We need to take responsibility, first and foremost. It does not matter if something will drive people away – if someone will, chas veshalom, leave yiddishkeit because of not being able to flaunt one’s body, than you cannot blame chinuch or being ‘judgemental’ – you can blame whoever taught them the shtus. We live in a time when if you tell someone anything is the least bit wrong – you’re some kind of preacher or fanatic – this is not the 60’s where people did whatever they wanted and if, g-d forbid, someone voiced sechel, they were met with ‘get off my back, man’ inbetween pulls of marijuana.

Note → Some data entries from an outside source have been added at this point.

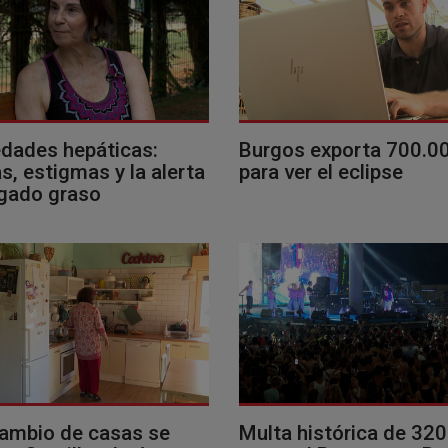
dades hepáticas:
Burgos exporta 700.0
, estigmas y la alerta
para ver el eclipse
ígado graso
cambio de casas se
Multa histórica de 32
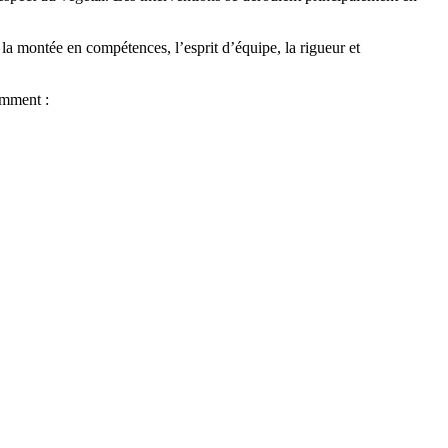
 la montée en compétences, l’esprit d’équipe, la rigueur et
tamment :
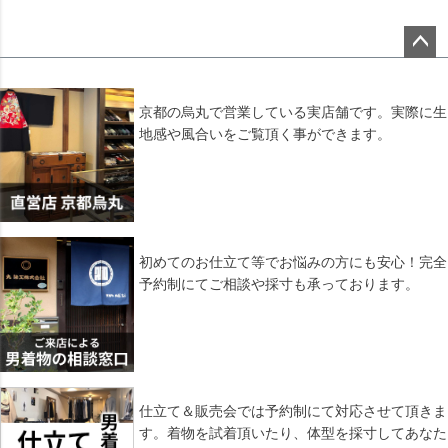
ペー
ジト
ップ
京都の烏丸で営業している実店舗です。実際に生
へ
地感や風合いをご覧頂く事ができます。
初めてのお仕立て等でお悩みの方にも安心！完全
予約制にてご相談や採寸も承っております。
仕立て＆販売会では予約制にて対応させて頂きま
す。着物を試着頂いたり、体型を採寸してあなた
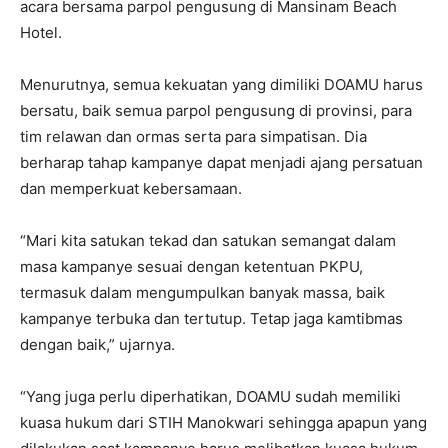
acara bersama parpol pengusung di Mansinam Beach
Hotel.
Menurutnya, semua kekuatan yang dimiliki DOAMU harus
bersatu, baik semua parpol pengusung di provinsi, para
tim relawan dan ormas serta para simpatisan. Dia
berharap tahap kampanye dapat menjadi ajang persatuan
dan memperkuat kebersamaan.
“Mari kita satukan tekad dan satukan semangat dalam
masa kampanye sesuai dengan ketentuan PKPU,
termasuk dalam mengumpulkan banyak massa, baik
kampanye terbuka dan tertutup. Tetap jaga kamtibmas
dengan baik,” ujarnya.
“Yang juga perlu diperhatikan, DOAMU sudah memiliki
kuasa hukum dari STIH Manokwari sehingga apapun yang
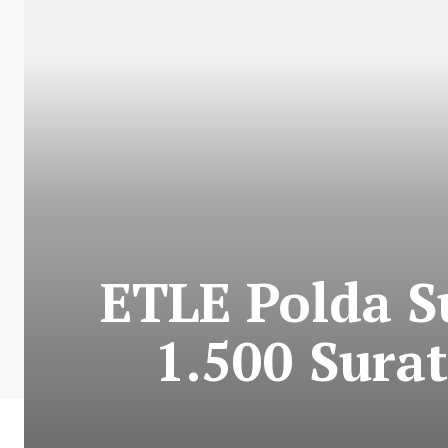
ETLE Polda S
1.500 Sura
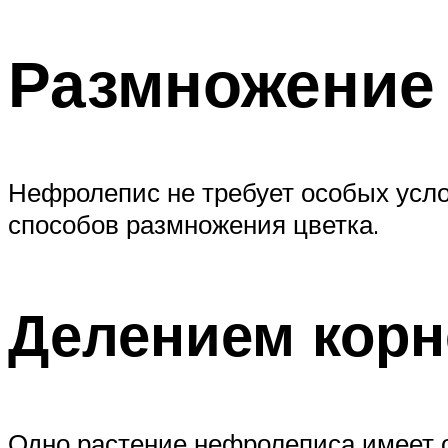
Размножение
Нефролепис не требует особых усл
способов размножения цветка.
Делением кор
Одно растение нефролеписа имеет од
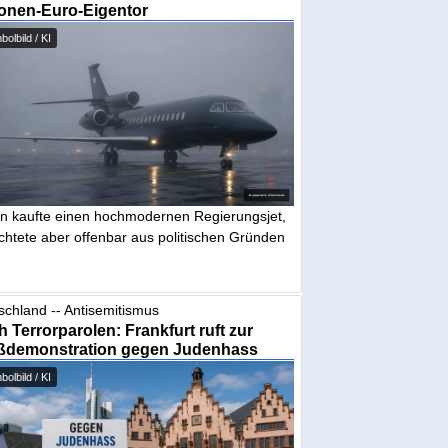
ionen-Euro-Eigentor
olbild / KI
in kaufte einen hochmodernen Regierungsjet,
chtete aber offenbar aus politischen Gründen
schland -- Antisemitismus
 Terrorparolen: Frankfurt ruft zur
ßdemonstration gegen Judenhass
olbild / KI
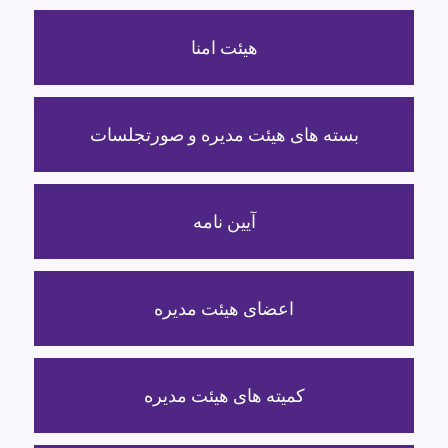
هیئت امنا
بسته های هیئت مدیره و صورتجلسات
آیین نامه
اعضای هیئت مدیره
کمیته های هیئت مدیره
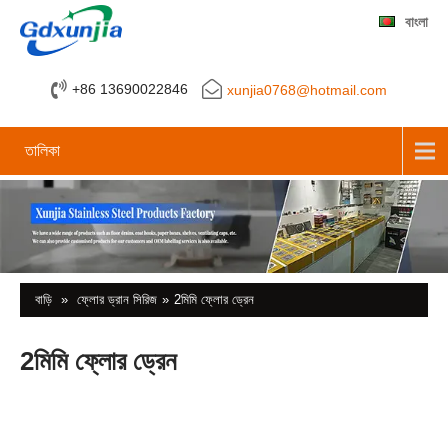
বাংলা
+86 13690022846
xunjia0768@hotmail.com
তালিকা
বাড়ি
»
ফ্লোর ড্রান সিরিজ
»
2মিমি ফ্লোর ড্রেন
2মিমি ফ্লোর ড্রেন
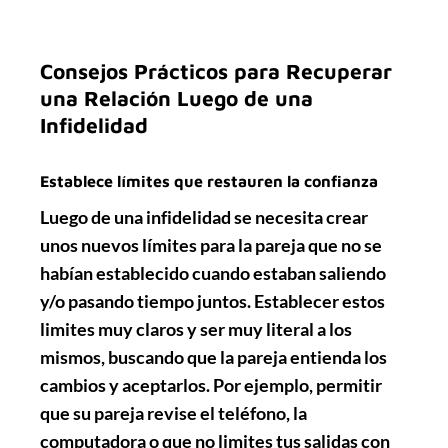
Consejos Prácticos para Recuperar
una Relación Luego de una
Infidelidad
Establece límites que restauren la confianza
Luego de una
infidelidad
se necesita crear
unos
nuevos límites
para la pareja que no se
habían establecido cuando estaban saliendo
y/o pasando tiempo juntos. Establecer estos
limites muy claros y ser muy literal a los
mismos, buscando que la pareja entienda los
cambios
y aceptarlos. Por ejemplo, permitir
que su pareja revise el teléfono, la
computadora o que no limites tus salidas con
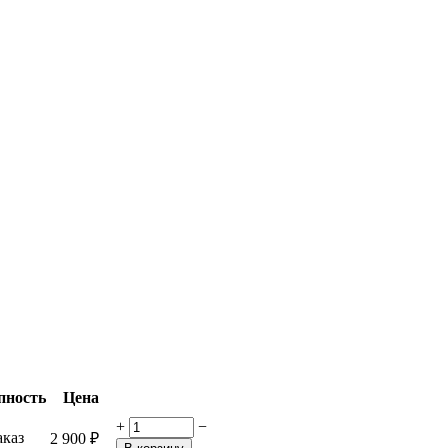
пность
Цена
+
−
аказ
2 900
₽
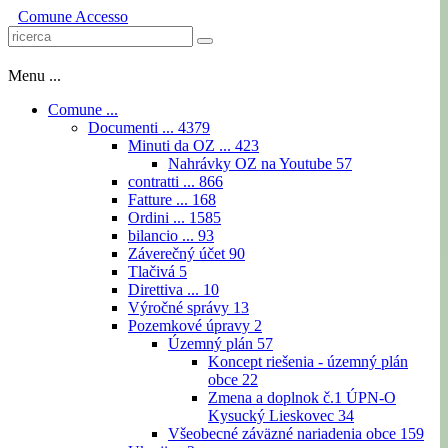
Comune
Accesso
Menu ...
Comune ...
Documenti ...
4379
Minuti da OZ ...
423
Nahrávky OZ na Youtube
57
contratti ...
866
Fatture ...
168
Ordini ...
1585
bilancio ...
93
Záverečný účet
90
Tlačivá
5
Direttiva ...
10
Výročné správy
13
Pozemkové úpravy
2
Územný plán
57
Koncept riešenia - územný plán
obce
22
Zmena a doplnok č.1 ÚPN-O
Kysucký Lieskovec
34
Všeobecné záväzné nariadenia obce
159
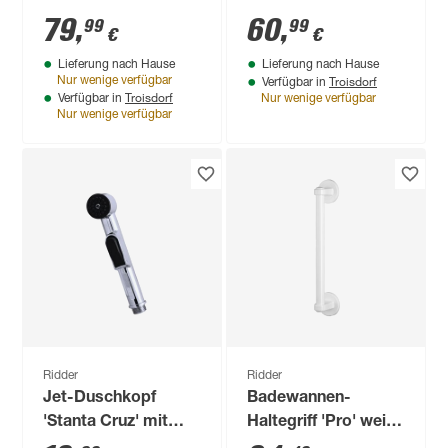
'Comfort' weiß bis
weiß 39,5 x 37 x 34,4
79
,
60
,
99
99
€
€
150 kg
- 52,2 cm
Lieferung nach Hause
Lieferung nach Hause
Troisdorf
Nur wenige verfügbar
Verfügbar in
Troisdorf
Verfügbar in
Nur wenige verfügbar
Nur wenige verfügbar
Ridder
Ridder
Jet-Duschkopf
Badewannen-
'Stanta Cruz' mit
Haltegriff 'Pro' weiß
Schalter chrom Ø 32
45 cm bis 110 kg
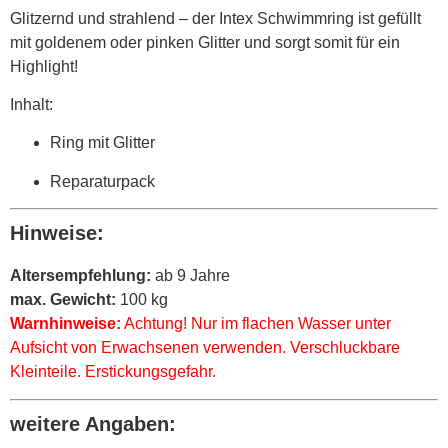
Glitzernd und strahlend – der Intex Schwimmring ist gefüllt
mit goldenem oder pinken Glitter und sorgt somit für ein
Highlight!
Inhalt:
Ring mit Glitter
Reparaturpack
Hinweise:
Altersempfehlung:
ab 9 Jahre
max. Gewicht:
100 kg
Warnhinweise:
Achtung! Nur im flachen Wasser unter
Aufsicht von Erwachsenen verwenden. Verschluckbare
Kleinteile. Erstickungsgefahr.
weitere Angaben:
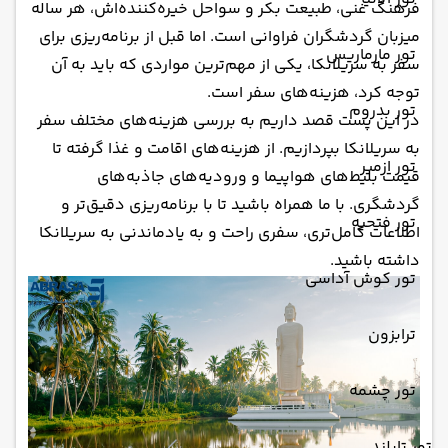
فرهنگ غنی، طبیعت بکر و سواحل خیره‌کننده‌اش، هر ساله
میزبان گردشگران فراوانی است. اما قبل از برنامه‌ریزی برای
تور مارماریس
سفر به سریلانکا، یکی از مهم‌ترین مواردی که باید به آن
توجه کرد، هزینه‌های سفر است.
تور بدروم
در این پست قصد داریم به بررسی هزینه‌های مختلف سفر
به سریلانکا بپردازیم. از هزینه‌های اقامت و غذا گرفته تا
تور ازمیر
قیمت بلیط‌های هواپیما و ورودیه‌های جاذبه‌های
گردشگری. با ما همراه باشید تا با برنامه‌ریزی دقیق‌تر و
تور فتحیه
اطلاعات کامل‌تری، سفری راحت و به یادماندنی به سریلانکا
داشته باشید.
تور کوش آداسی
ترابزون
تور چشمه
تور تایلند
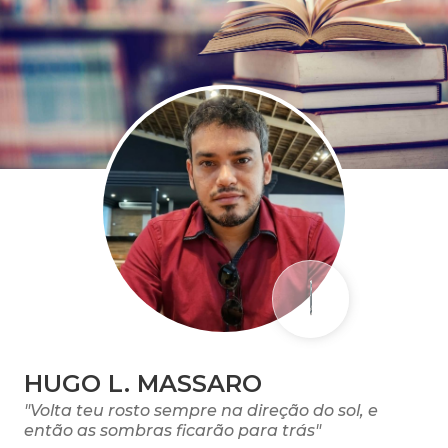
HUGO L. MASSARO
"Volta teu rosto sempre na direção do sol, e
então as sombras ficarão para trás"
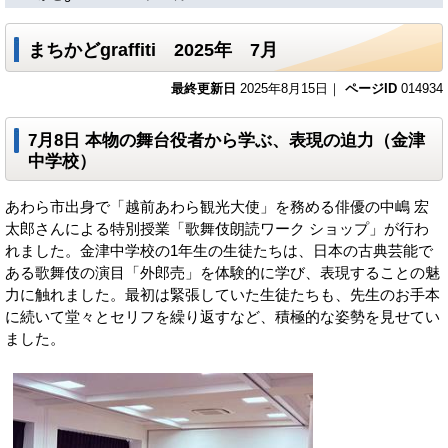
まちかどgraffiti 2025年 7月
最終更新日
2025年8月15日｜
ページID
014934
7月8日 本物の舞台役者から学ぶ、表現の迫力（金津
中学校）
あわら市出身で「越前あわら観光大使」を務める俳優の中嶋 宏
太郎さんによる特別授業「歌舞伎朗読ワーク ショップ」が行わ
れました。金津中学校の1年生の生徒たちは、日本の古典芸能で
ある歌舞伎の演目「外郎売」を体験的に学び、表現することの魅
力に触れました。最初は緊張していた生徒たちも、先生のお手本
に続いて堂々とセリフを繰り返すなど、積極的な姿勢を見せてい
ました。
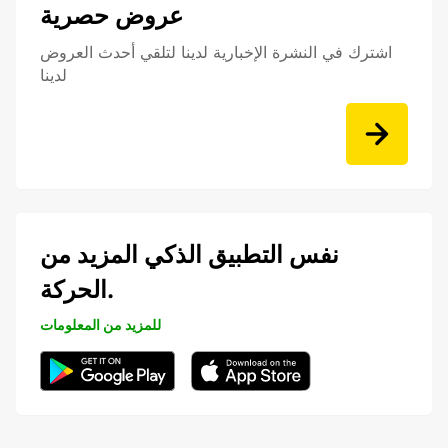
عروض حصرية
اشترك في النشرة الإخبارية لدينا لتلقي أحدث العروض
لدينا
نفس التطبيق الذكي المزيد من
الحركة.
للمزيد من المعلومات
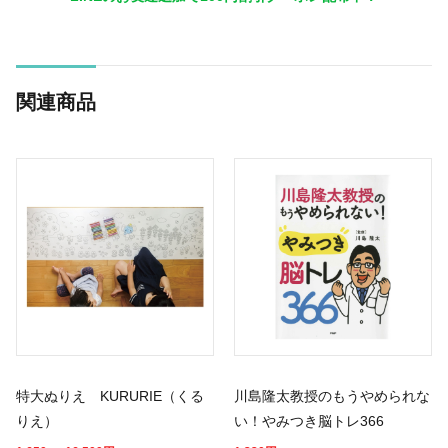
関連商品
特大ぬりえ KURURIE（くる
川島隆太教授のもうやめられな
りえ）
い！やみつき脳トレ366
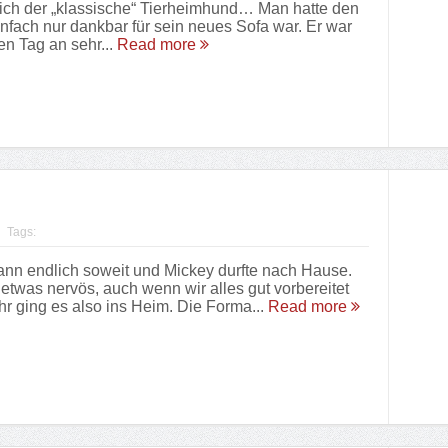
lich der „klassische“ Tierheimhund… Man hatte den
infach nur dankbar für sein neues Sofa war. Er war
en Tag an sehr...
Read more
Tags:
ann endlich soweit und Mickey durfte nach Hause.
 etwas nervös, auch wenn wir alles gut vorbereitet
r ging es also ins Heim. Die Forma...
Read more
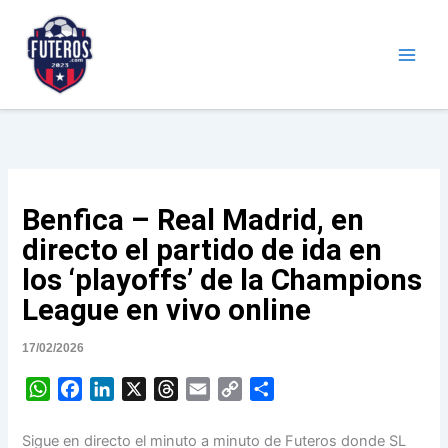
Ir
al
contenido
Futeros.com
Noticias deportivas
Benfica – Real Madrid, en
directo el partido de ida en
los ‘playoffs’ de la Champions
League en vivo online
17/02/2026
W
F
L
X
T
E
C
S
h
a
i
h
m
o
h
a
c
n
r
a
p
a
Sigue en directo el minuto a minuto de Futeros donde SL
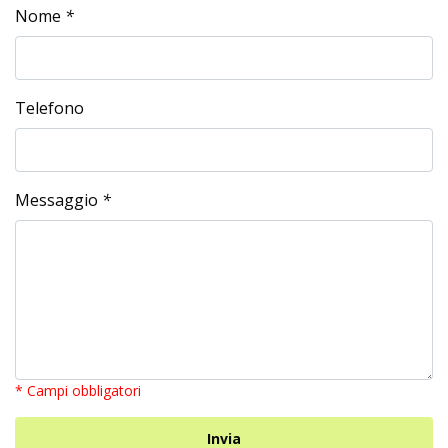
Nome
*
Telefono
Messaggio
*
* Campi obbligatori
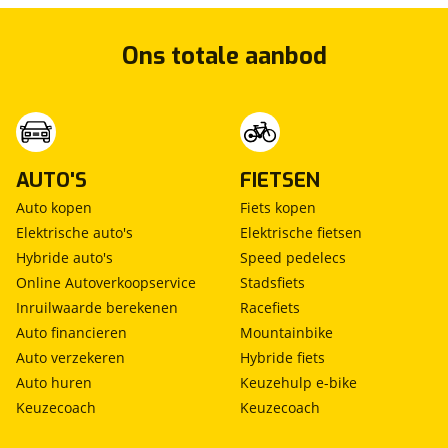
Ons totale aanbod
AUTO'S
FIETSEN
Auto kopen
Fiets kopen
Elektrische auto's
Elektrische fietsen
Hybride auto's
Speed pedelecs
Online Autoverkoopservice
Stadsfiets
Inruilwaarde berekenen
Racefiets
Auto financieren
Mountainbike
Auto verzekeren
Hybride fiets
Auto huren
Keuzehulp e-bike
Keuzecoach
Keuzecoach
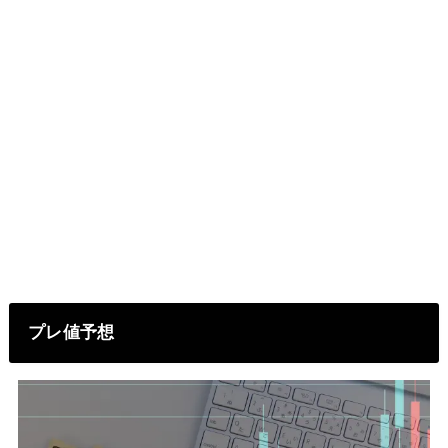
プレ値予想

Where is the line drawn? Why is it not considered judgemetal to tell your kids to keep shabbos or kosher? Why is it davka the things that america considers tabboo that we cant teach our kids? Why is it that if someone tells as girl how to dress they are judgemental, but if they say not to break shabbos they’re just doing chinuch? Same with pre-marital relationships and everything in that whole sphere – it’s a doubel standard with a line that can be drawn exactly where american attitudes draws it – when will we wake up?
Being judgemental is judging the person. If you tell a girl who is immodest that she’ll roast in gehinnom..thats not torah and that is judgemental, but that is as far as the concept extends.
Education isn’t the only thing – in places like shuls and other centers of the kehilos there has to be a zero tolerance policy for these issues – we can offer women tzniusdige clothing to wear just when they’re in shul(kind of like how they have talisim outside the shuls) just to instill a community-wide stance on tznius. Nothing is going too far, and nothing is to be considered ‘fanatical’. Like I wrote before, we can take a real lesson from the charedim in eretz yisroel – they react to the poisons of immodesty firmly and uncompromisingly, and so should we, even if that means ruffling a few feathers in the communities that are dens of this illness.